Meta appoints CRED founder Kunal Shah as new global head of WhatsApp
The fintech entrepreneur will lead WhatsApp's push into payments and commerce, replacing Will Cathcart after a nearly seven-year run
Meta just handed the keys to its most widely used product to someone who has never worked at Meta. Kunal Shah, founder of Indian fintech startup CRED, is the new global head of WhatsApp, the messaging platform used by over 3 billion people worldwide.
The appointment signals something bigger than a routine executive shuffle. Meta invested $900 million in CRED, and now it’s importing the company’s founder to run the product that sits at the center of its commerce ambitions.
What Shah brings to the table
Shah founded CRED in 2018 as a platform that rewards users for paying their credit card bills on time. The app also handles bill management and has become a notable player in India’s crowded fintech ecosystem.
Will Cathcart, who led WhatsApp for nearly seven years, is stepping into a new product-development role within Meta. The company has framed his transition as a move toward building innovative products, potentially including AI-related initiatives.
Meta CEO Mark Zuckerberg has positioned the hire as part of a broader push to solidify WhatsApp’s growth in key markets. India, where WhatsApp is essentially digital infrastructure at this point, is the largest single user base for the app.
The $900 million breadcrumb trail
Meta’s $900 million investment in CRED wasn’t just a financial bet on a promising startup. In retrospect, it looks more like a recruiting expense with a very long lead time.
WhatsApp has been experimenting with payments for years, particularly in India and Brazil. Shah’s entire career has been about solving exactly this problem: how do you get people to engage with financial products through a digital interface they already use daily. CRED’s model of gamifying credit card payments proved that consumer finance doesn’t have to feel like a chore.
WhatsApp Pay already operates in the Indian market but has struggled to gain meaningful share against entrenched competitors like PhonePe and Google Pay. Having someone who deeply understands that ecosystem now running the entire platform changes the competitive calculus.
What this means for investors
Meta’s revenue story has long been about advertising. Instagram, Facebook, and Reels all feed the same ad machine.
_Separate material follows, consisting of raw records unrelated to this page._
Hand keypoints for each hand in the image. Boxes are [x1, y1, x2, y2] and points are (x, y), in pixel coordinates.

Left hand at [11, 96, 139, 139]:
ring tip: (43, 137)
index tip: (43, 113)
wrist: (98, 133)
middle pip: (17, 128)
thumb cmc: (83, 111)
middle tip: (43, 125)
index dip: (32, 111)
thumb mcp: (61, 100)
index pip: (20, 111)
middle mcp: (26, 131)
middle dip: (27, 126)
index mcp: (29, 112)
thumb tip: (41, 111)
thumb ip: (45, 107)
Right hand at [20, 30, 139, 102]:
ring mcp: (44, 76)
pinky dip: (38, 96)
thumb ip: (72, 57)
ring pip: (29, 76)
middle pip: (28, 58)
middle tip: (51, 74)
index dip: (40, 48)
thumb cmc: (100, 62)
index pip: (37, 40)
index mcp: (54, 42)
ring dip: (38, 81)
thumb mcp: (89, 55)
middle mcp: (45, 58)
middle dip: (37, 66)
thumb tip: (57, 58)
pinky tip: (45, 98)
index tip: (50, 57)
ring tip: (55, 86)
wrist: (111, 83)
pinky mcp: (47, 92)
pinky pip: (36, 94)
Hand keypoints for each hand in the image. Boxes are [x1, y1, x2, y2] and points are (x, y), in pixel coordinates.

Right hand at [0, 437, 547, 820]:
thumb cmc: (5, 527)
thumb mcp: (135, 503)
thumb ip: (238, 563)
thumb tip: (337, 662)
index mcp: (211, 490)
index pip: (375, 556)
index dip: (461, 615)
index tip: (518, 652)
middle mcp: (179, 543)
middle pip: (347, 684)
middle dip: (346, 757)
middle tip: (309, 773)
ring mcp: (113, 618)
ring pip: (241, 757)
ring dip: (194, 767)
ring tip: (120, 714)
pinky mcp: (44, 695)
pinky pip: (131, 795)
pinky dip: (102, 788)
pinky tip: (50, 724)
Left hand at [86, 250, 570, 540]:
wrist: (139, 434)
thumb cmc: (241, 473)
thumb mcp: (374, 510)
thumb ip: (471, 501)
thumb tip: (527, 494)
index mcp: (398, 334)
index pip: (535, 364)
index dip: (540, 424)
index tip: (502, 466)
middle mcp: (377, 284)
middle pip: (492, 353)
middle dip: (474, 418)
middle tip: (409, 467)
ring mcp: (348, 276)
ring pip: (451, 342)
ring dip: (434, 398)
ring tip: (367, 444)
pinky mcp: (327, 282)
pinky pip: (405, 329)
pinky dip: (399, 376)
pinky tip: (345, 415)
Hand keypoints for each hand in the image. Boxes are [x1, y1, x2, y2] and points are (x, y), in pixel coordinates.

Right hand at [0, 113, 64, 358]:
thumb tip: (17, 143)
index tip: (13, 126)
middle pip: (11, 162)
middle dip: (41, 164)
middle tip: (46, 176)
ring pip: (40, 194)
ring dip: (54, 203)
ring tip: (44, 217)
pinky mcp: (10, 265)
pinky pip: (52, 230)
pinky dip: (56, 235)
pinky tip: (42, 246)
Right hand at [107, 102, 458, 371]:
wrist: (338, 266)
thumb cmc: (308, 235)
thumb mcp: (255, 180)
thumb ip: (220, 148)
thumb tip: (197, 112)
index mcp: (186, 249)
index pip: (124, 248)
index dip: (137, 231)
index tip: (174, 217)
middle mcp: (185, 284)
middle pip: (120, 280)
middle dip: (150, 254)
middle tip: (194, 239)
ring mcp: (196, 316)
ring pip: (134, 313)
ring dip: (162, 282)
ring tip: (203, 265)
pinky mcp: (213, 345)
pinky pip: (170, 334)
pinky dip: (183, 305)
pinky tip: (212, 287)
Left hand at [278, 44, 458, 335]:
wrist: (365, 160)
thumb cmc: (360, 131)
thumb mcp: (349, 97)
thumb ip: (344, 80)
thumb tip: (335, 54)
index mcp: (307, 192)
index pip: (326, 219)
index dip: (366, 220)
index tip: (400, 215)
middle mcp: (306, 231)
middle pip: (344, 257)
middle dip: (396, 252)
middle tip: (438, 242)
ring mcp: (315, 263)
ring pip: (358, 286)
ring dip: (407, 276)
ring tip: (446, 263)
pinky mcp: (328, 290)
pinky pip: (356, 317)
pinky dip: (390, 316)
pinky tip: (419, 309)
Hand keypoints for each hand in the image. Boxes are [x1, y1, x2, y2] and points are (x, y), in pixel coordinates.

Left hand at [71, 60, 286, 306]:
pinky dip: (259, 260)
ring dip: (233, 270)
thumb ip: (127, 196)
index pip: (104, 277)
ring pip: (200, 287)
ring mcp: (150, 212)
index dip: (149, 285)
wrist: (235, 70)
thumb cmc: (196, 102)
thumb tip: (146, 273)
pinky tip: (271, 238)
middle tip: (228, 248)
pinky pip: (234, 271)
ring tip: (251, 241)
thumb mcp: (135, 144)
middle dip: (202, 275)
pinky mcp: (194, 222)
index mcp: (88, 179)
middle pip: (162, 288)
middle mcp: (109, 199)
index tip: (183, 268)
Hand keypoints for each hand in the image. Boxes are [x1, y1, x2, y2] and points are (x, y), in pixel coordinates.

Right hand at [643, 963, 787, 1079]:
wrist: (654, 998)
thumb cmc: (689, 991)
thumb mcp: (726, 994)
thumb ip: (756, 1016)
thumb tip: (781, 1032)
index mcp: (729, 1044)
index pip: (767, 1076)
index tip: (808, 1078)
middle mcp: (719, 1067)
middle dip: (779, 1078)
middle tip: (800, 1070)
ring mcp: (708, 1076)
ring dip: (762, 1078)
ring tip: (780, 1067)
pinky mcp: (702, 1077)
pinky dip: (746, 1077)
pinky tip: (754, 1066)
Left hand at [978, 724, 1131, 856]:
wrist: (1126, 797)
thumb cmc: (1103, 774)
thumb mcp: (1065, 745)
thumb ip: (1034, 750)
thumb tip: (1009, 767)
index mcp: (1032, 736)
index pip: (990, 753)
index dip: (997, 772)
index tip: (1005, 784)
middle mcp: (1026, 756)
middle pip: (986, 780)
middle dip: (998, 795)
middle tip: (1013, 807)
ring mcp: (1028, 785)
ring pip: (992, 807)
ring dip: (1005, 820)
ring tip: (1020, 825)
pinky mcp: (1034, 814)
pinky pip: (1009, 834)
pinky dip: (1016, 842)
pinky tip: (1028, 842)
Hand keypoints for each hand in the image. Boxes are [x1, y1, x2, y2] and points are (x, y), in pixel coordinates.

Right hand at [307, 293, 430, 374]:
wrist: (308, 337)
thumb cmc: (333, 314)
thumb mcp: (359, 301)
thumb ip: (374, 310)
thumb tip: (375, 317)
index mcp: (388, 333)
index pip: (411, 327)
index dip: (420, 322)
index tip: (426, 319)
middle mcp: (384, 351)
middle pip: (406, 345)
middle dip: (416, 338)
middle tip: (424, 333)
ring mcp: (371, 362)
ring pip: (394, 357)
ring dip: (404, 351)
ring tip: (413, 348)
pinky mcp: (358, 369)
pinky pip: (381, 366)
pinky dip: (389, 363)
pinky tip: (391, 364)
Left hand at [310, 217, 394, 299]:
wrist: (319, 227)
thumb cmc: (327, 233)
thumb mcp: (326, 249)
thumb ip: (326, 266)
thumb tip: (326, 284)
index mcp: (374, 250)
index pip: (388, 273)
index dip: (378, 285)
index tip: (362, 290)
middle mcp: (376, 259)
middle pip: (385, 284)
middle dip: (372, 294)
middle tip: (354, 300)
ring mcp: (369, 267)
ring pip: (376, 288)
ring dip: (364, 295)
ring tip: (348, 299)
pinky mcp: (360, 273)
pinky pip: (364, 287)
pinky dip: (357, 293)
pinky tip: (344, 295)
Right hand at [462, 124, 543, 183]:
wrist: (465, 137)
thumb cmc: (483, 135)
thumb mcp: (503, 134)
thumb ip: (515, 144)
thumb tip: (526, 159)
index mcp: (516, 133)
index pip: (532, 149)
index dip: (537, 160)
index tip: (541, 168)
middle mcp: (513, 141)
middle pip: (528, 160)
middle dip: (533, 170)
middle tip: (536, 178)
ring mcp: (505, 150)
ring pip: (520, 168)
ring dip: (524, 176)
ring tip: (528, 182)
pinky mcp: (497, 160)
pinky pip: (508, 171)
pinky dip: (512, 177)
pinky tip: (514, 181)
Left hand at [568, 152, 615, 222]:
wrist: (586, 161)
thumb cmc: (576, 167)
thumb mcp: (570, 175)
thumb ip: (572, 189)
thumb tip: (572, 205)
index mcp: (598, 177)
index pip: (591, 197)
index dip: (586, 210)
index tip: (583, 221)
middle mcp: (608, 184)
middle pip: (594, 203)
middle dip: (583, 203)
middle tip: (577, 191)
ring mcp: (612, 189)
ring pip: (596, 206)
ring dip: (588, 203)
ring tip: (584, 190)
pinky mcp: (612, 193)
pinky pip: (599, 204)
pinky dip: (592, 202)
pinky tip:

WhatsApp, despite its massive user base, has been the undermonetized sibling, contributing relatively little to the bottom line compared to its reach.
Shah’s appointment is the clearest indication yet that Meta plans to change that equation. The focus on payments, commerce, and business services within WhatsApp could open entirely new revenue categories.
Investors watching Meta should track WhatsApp’s transaction volumes and business API adoption in the coming quarters as early indicators of whether Shah’s fintech-first approach is gaining traction.